# Exercise prompt
Return only those lines of the records below in which "VBRATA" appears.

** Records for processing follows **

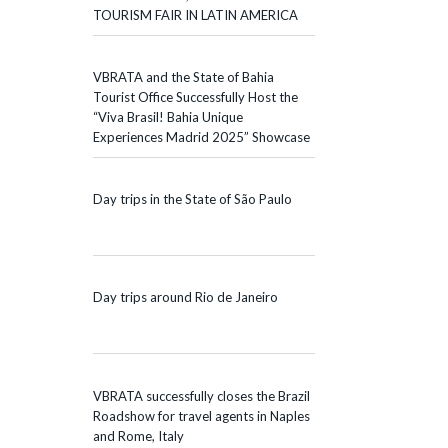
TOURISM FAIR IN LATIN AMERICA
VBRATA and the State of Bahia
Tourist Office Successfully Host the
“Viva Brasil! Bahia Unique
Experiences Madrid 2025” Showcase
Day trips in the State of São Paulo
Day trips around Rio de Janeiro
VBRATA successfully closes the Brazil
Roadshow for travel agents in Naples
and Rome, Italy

** End of Records for processing **

# Output of the exercise
VBRATA and the State of Bahia
VBRATA successfully closes the Brazil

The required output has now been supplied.